━━━ Listed records

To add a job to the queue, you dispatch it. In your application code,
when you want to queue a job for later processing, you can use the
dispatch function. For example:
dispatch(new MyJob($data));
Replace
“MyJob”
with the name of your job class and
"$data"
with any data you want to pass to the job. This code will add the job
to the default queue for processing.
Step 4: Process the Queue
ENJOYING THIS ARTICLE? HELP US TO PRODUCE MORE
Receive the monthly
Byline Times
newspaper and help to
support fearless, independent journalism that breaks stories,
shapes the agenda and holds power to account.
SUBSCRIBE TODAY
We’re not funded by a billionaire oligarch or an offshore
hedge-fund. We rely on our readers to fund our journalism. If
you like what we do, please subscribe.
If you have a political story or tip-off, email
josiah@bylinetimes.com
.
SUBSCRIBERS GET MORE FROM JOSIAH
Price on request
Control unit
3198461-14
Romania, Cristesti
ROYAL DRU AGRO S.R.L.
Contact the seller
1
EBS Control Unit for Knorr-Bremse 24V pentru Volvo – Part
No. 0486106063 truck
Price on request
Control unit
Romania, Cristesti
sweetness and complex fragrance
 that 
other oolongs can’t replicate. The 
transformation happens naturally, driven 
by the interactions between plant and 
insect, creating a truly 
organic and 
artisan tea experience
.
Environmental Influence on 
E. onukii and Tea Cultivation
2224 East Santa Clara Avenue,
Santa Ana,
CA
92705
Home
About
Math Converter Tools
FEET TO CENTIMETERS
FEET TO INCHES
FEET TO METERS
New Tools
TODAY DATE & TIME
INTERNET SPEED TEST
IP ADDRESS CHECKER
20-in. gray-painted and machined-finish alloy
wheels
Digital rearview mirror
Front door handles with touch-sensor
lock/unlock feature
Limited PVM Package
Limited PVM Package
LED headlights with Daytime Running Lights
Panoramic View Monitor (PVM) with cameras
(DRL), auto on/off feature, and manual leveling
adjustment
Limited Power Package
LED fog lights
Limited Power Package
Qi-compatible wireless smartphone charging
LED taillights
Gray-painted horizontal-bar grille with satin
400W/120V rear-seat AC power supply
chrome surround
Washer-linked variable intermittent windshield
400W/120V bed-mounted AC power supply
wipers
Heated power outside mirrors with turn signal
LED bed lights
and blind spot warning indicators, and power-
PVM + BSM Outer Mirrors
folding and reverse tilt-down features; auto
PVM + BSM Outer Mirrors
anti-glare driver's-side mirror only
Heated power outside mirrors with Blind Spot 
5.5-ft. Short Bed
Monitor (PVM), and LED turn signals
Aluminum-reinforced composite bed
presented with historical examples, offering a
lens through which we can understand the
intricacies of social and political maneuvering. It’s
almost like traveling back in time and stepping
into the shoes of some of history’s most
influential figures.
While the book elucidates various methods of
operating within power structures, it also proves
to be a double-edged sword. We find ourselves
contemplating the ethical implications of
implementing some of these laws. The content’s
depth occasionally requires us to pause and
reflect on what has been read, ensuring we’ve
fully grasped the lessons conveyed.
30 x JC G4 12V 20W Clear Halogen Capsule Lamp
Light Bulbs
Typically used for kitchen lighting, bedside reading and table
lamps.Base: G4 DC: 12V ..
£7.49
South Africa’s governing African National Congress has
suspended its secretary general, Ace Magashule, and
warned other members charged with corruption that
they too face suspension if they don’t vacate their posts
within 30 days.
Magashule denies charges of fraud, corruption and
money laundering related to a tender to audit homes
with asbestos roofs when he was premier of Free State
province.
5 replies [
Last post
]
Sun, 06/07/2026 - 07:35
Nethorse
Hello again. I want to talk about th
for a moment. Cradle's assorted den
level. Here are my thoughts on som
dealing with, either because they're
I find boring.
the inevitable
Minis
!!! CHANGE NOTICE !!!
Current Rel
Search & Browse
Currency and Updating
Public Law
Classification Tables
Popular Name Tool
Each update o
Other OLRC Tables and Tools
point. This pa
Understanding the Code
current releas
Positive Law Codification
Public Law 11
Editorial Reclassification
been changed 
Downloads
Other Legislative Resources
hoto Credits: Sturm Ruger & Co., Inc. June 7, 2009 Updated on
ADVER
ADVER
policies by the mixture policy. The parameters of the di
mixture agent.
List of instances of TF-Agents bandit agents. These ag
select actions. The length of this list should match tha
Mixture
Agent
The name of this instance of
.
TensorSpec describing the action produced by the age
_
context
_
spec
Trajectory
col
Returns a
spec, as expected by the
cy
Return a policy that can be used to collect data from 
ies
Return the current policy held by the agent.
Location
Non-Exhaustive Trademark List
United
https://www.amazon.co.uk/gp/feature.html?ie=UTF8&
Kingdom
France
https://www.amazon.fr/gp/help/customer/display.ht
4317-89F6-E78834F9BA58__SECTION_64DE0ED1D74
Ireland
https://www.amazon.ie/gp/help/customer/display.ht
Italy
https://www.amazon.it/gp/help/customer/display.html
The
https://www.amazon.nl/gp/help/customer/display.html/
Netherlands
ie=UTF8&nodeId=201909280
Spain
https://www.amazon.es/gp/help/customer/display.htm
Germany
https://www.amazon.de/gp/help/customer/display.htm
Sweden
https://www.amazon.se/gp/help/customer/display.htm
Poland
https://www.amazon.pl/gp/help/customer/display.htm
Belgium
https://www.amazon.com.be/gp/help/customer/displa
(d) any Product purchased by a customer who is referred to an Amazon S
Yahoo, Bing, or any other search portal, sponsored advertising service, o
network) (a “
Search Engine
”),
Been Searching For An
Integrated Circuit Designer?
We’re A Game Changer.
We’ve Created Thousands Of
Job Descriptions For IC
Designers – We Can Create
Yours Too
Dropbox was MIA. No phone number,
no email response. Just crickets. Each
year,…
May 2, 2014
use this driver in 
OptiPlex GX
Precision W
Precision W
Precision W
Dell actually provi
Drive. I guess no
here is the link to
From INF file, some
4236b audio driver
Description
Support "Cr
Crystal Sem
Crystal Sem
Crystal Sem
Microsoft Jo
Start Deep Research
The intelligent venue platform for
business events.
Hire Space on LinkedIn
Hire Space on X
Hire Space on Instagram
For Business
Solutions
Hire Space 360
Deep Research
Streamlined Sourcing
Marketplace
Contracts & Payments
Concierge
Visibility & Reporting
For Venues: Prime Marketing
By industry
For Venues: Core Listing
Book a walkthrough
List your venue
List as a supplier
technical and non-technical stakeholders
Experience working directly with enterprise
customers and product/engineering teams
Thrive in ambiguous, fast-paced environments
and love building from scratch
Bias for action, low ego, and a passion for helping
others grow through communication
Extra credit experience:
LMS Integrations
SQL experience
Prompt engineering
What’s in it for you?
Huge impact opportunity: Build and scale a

━━━━━━

=== To-do item ===
Would you copy out each record precisely as it stands?

=== Solved exercise ===
To add a job to the queue, you dispatch it. In your application code,
when you want to queue a job for later processing, you can use the
dispatch function. For example:
dispatch(new MyJob($data));
Replace
“MyJob”
with the name of your job class and
"$data"
with any data you want to pass to the job. This code will add the job
to the default queue for processing.
Step 4: Process the Queue
ENJOYING THIS ARTICLE? HELP US TO PRODUCE MORE
Receive the monthly
Byline Times
newspaper and help to
support fearless, independent journalism that breaks stories,
shapes the agenda and holds power to account.
SUBSCRIBE TODAY
We’re not funded by a billionaire oligarch or an offshore
hedge-fund. We rely on our readers to fund our journalism. If
you like what we do, please subscribe.
If you have a political story or tip-off, email
josiah@bylinetimes.com
.
SUBSCRIBERS GET MORE FROM JOSIAH
Price on request
Control unit
3198461-14
Romania, Cristesti
ROYAL DRU AGRO S.R.L.
Contact the seller
1
EBS Control Unit for Knorr-Bremse 24V pentru Volvo – Part
No. 0486106063 truck
Price on request
Control unit
Romania, Cristesti
sweetness and complex fragrance
 that 
other oolongs can’t replicate. The 
transformation happens naturally, driven 
by the interactions between plant and 
insect, creating a truly 
organic and 
artisan tea experience
.
Environmental Influence on 
E. onukii and Tea Cultivation
2224 East Santa Clara Avenue,
Santa Ana,
CA
92705
Home
About
Math Converter Tools
FEET TO CENTIMETERS
FEET TO INCHES
FEET TO METERS
New Tools
TODAY DATE & TIME
INTERNET SPEED TEST
IP ADDRESS CHECKER
20-in. gray-painted and machined-finish alloy
wheels
Digital rearview mirror
Front door handles with touch-sensor
lock/unlock feature
Limited PVM Package
Limited PVM Package
LED headlights with Daytime Running Lights
Panoramic View Monitor (PVM) with cameras
(DRL), auto on/off feature, and manual leveling
adjustment
Limited Power Package
LED fog lights
Limited Power Package
Qi-compatible wireless smartphone charging
LED taillights
Gray-painted horizontal-bar grille with satin
400W/120V rear-seat AC power supply
chrome surround
Washer-linked variable intermittent windshield
400W/120V bed-mounted AC power supply
wipers
Heated power outside mirrors with turn signal
LED bed lights
and blind spot warning indicators, and power-
PVM + BSM Outer Mirrors
folding and reverse tilt-down features; auto
PVM + BSM Outer Mirrors
anti-glare driver's-side mirror only
Heated power outside mirrors with Blind Spot 
5.5-ft. Short Bed
Monitor (PVM), and LED turn signals
Aluminum-reinforced composite bed
presented with historical examples, offering a
lens through which we can understand the
intricacies of social and political maneuvering. It’s
almost like traveling back in time and stepping
into the shoes of some of history’s most
influential figures.
While the book elucidates various methods of
operating within power structures, it also proves
to be a double-edged sword. We find ourselves
contemplating the ethical implications of
implementing some of these laws. The content’s
depth occasionally requires us to pause and
reflect on what has been read, ensuring we’ve
fully grasped the lessons conveyed.
30 x JC G4 12V 20W Clear Halogen Capsule Lamp
Light Bulbs
Typically used for kitchen lighting, bedside reading and table
lamps.Base: G4 DC: 12V ..
£7.49
South Africa’s governing African National Congress has
suspended its secretary general, Ace Magashule, and
warned other members charged with corruption that
they too face suspension if they don’t vacate their posts
within 30 days.
Magashule denies charges of fraud, corruption and
money laundering related to a tender to audit homes
with asbestos roofs when he was premier of Free State
province.
5 replies [
Last post
]
Sun, 06/07/2026 - 07:35
Nethorse
Hello again. I want to talk about th
for a moment. Cradle's assorted den
level. Here are my thoughts on som
dealing with, either because they're
I find boring.
the inevitable
Minis
!!! CHANGE NOTICE !!!
Current Rel
Search & Browse
Currency and Updating
Public Law
Classification Tables
Popular Name Tool
Each update o
Other OLRC Tables and Tools
point. This pa
Understanding the Code
current releas
Positive Law Codification
Public Law 11
Editorial Reclassification
been changed 
Downloads
Other Legislative Resources
hoto Credits: Sturm Ruger & Co., Inc. June 7, 2009 Updated on
ADVER
ADVER
policies by the mixture policy. The parameters of the di
mixture agent.
List of instances of TF-Agents bandit agents. These ag
select actions. The length of this list should match tha
Mixture
Agent
The name of this instance of
.
TensorSpec describing the action produced by the age
_
context
_
spec
Trajectory
col
Returns a
spec, as expected by the
cy
Return a policy that can be used to collect data from 
ies
Return the current policy held by the agent.
Location
Non-Exhaustive Trademark List
United
https://www.amazon.co.uk/gp/feature.html?ie=UTF8&
Kingdom
France
https://www.amazon.fr/gp/help/customer/display.ht
4317-89F6-E78834F9BA58__SECTION_64DE0ED1D74
Ireland
https://www.amazon.ie/gp/help/customer/display.ht
Italy
https://www.amazon.it/gp/help/customer/display.html
The
https://www.amazon.nl/gp/help/customer/display.html/
Netherlands
ie=UTF8&nodeId=201909280
Spain
https://www.amazon.es/gp/help/customer/display.htm
Germany
https://www.amazon.de/gp/help/customer/display.htm
Sweden
https://www.amazon.se/gp/help/customer/display.htm
Poland
https://www.amazon.pl/gp/help/customer/display.htm
Belgium
https://www.amazon.com.be/gp/help/customer/displa
(d) any Product purchased by a customer who is referred to an Amazon S
Yahoo, Bing, or any other search portal, sponsored advertising service, o
network) (a “
Search Engine
”),
Been Searching For An
Integrated Circuit Designer?
We’re A Game Changer.
We’ve Created Thousands Of
Job Descriptions For IC
Designers – We Can Create
Yours Too
Dropbox was MIA. No phone number,
no email response. Just crickets. Each
year,…
May 2, 2014
use this driver in 
OptiPlex GX
Precision W
Precision W
Precision W
Dell actually provi
Drive. I guess no
here is the link to
From INF file, some
4236b audio driver
Description
Support "Cr
Crystal Sem
Crystal Sem
Crystal Sem
Microsoft Jo
Start Deep Research
The intelligent venue platform for
business events.
Hire Space on LinkedIn
Hire Space on X
Hire Space on Instagram
For Business
Solutions
Hire Space 360
Deep Research
Streamlined Sourcing
Marketplace
Contracts & Payments
Concierge
Visibility & Reporting
For Venues: Prime Marketing
By industry
For Venues: Core Listing
Book a walkthrough
List your venue
List as a supplier
technical and non-technical stakeholders
Experience working directly with enterprise
customers and product/engineering teams
Thrive in ambiguous, fast-paced environments
and love building from scratch
Bias for action, low ego, and a passion for helping
others grow through communication
Extra credit experience:
LMS Integrations
SQL experience
Prompt engineering
What’s in it for you?
Huge impact opportunity: Build and scale a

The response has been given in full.